Another thing that worries him: security issues surrounding Web 2.0, web services and software as a service. "They all rely on deeper trust at the client level and a smarter client to do that trust model," he said. "We can't assume that the traditional model we are using is actually going to work."

Danger signs are also emerging when it comes to securing virtualised systems.

"Your CIOs have no clue as to where we are on this," he told the audience of security pros. "I think that there's a lot of things we don't have right on virtualisation as an industry... We've got the ability given its nascent state today working with all the folks doing virtualisation to put some things in hypervisors and other components that would allow us not to play catch up like we have over the past 7 years in security."

Microsoft gathers security data in a number of ways and formats, including its Security Intelligence Report, now conducted twice a year but potentially going quarterly.

Among the most frustrating findings for Arsenault: Just over half of all attacks originated from the .edu domain. "[That's] a fundamental problem," he said. "We've got to do a better job with the university systems to stop that."

As for geographically where attacks are coming from, all eyes are on China, the source of 380 percent more attacks than a year ago.

In terms of what kind of malware is showing up most often, Trojans are on the rise. Rootkits are raising their ugly heads, but fortunately, Arsenault said, they're so hard to write that they probably won't get too much worse.

On a positive note, Microsoft is seeing the amount of publicly exploitable code, at least for its own software, shrink. But he does sweat over whether there's really less exploitable code, or whether it's more a case of such code just being kept secret by nation states looking to wage cyberwar.

Microsoft also gets a read on security issues by holding CSO and CIO summits (Arsenault is executive host for the company's annual CSO Summit, at which 300 top CSOs, mostly from the US, partake). Microsoft compares data from the two groups to determine whether security concerns are being taken seriously by CIOs.

In Microsoft's latest survey of CSOs, it found that protection is the top security issue (62 percent), followed by identity/access management (57 percent) and compliance (44 percent and falling in the rankings, a finding consistent among CIOs as well). Secure messaging/collaboration is among issues on the rise, as is application architecture ("The biggest question there is how far back you go in your code base," Arsenault added).

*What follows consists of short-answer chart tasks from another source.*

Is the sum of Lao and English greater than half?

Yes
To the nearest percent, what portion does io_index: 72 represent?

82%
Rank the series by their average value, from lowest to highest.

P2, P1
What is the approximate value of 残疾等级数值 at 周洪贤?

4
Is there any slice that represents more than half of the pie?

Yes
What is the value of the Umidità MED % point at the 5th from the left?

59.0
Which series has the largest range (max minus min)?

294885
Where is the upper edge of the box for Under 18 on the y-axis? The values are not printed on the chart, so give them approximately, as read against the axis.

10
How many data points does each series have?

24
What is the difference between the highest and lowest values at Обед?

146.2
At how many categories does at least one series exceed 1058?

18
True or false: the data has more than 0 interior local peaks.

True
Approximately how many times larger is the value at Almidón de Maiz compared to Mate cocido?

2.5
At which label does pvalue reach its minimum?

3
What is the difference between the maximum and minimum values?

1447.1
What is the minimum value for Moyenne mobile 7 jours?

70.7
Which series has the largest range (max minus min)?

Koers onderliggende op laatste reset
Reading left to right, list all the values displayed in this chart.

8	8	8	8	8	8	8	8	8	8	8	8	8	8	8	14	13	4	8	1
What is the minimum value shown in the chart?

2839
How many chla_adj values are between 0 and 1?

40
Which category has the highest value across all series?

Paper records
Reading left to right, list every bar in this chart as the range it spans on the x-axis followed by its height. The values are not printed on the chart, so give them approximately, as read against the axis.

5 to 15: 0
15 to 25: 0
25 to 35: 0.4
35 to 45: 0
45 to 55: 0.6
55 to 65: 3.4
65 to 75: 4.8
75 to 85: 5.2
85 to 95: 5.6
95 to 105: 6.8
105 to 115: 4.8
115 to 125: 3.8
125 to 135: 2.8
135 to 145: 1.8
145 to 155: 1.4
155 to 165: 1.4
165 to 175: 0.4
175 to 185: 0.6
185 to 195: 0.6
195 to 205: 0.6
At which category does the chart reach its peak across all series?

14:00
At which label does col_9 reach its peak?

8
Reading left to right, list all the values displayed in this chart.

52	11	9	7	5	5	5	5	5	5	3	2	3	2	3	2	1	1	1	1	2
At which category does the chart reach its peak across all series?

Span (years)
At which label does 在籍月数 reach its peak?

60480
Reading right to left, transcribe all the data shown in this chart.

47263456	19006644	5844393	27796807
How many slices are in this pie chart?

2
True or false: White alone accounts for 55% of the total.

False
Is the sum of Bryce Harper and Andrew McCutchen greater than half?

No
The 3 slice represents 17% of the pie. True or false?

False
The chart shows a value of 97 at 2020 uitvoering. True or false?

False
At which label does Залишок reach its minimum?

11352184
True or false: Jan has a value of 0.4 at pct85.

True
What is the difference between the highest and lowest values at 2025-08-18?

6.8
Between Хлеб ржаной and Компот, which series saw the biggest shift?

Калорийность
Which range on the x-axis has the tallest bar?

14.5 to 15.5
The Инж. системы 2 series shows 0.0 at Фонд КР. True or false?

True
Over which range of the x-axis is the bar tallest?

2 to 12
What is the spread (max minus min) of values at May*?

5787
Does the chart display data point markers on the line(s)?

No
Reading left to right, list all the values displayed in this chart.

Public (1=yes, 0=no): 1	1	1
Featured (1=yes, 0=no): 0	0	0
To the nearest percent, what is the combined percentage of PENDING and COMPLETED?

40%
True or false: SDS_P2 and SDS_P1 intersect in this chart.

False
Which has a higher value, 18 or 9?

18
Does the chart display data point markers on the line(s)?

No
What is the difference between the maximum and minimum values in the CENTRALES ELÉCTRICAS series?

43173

Patch management ranked 6th on this list, with 29 percent citing it, though Arsenault says this topic ranked first about years ago.

Arsenault also spent a chunk of his talk discussing why Microsoft makes the security investment and partnership and technology decisions it does, and steps Microsoft has taken internally to shore up its security and protect its own intellectual property and systems. He noted that decisions, such as what security products to include in an operating system, aren't always up to Microsoft given certain regulatory restrictions. Others, such as how to integrate security and management products, are also complex. He also discussed the requirement to weigh the needs of enterprises, small businesses and consumers, noting that security at the consumer level can have a big impact on enterprise security.

Arsenault isn't your typical Microsoft speaker. He prefaced his talk by noting that he has spent his entire career at the company outside of the profit and loss side of things and doesn't really care whether you buy Microsoft Forefront security products or technology from someone else (he even confessed to using Quicken rather than MSN Money). "I have a vested interest in reducing security risk in the overall environment so we don't slow down the computing stuff that's been going on or what you're doing over the Internet."